■ The task
Answer these questions from the comment on timeout strategies below:
1. Which timeout strategy was made the default?
2. What does that default encourage developers to use for cancellation?
3. In the final paragraph, what does the writer agree the decision makes for?

■ Extract provided
= = =

Agreed. There was a trade-off at design time. TimeoutStrategy.Pessimistic works for your sample code, but it is more expensive in terms of resource consumption (especially for the sync case). We made TimeoutStrategy.Optimistic the default case, since it seemed good practice to encourage developers towards co-operative cancellation by CancellationToken (which consumes less resource), rather than making the sledge-hammer version (TimeoutStrategy.Pessimistic) the default - which also has (for users to grok) complications about how to catch errors from the walked-away-from Tasks. (Edit: in case this seems like magic information to anyone coming later to the thread, it is all covered in more detail in the doco.)

That’s just to explain the rationale of the decision (why your case doesn’t work as the default), but I agree: it makes for this speedbump on learning how to use the policy.

= = =

[Collected data entries]
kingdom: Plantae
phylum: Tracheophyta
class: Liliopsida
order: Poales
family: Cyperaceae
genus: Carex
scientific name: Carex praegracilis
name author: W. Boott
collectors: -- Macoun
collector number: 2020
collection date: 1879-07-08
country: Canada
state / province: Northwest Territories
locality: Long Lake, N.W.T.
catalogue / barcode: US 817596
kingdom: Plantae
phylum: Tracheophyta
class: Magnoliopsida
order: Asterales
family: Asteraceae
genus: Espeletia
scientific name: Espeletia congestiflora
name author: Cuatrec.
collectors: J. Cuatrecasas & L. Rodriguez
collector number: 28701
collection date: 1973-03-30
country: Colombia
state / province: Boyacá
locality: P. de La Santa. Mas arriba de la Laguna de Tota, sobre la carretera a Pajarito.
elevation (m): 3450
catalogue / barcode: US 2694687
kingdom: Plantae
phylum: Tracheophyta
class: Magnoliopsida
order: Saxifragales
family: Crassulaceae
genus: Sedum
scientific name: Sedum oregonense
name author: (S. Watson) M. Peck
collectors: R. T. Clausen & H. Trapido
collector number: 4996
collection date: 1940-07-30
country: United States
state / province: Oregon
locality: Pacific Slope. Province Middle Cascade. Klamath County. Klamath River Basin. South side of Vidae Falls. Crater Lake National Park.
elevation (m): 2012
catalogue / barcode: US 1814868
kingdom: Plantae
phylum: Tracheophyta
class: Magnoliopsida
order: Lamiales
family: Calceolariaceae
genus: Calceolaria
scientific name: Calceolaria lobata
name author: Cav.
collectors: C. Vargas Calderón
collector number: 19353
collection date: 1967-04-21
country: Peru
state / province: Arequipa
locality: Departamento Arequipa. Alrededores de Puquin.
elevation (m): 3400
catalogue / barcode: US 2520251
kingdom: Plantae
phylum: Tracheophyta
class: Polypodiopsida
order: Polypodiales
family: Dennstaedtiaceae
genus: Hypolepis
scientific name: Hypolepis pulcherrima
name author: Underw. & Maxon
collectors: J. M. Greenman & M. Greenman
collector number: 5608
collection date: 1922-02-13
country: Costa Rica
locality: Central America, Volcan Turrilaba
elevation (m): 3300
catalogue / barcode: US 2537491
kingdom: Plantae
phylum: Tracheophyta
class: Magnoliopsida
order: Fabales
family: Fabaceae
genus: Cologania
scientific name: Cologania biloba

= = =

■ Problem solution
1. TimeoutStrategy.Optimistic
2. Co-operative cancellation by CancellationToken
3. A speedbump on learning how to use the policy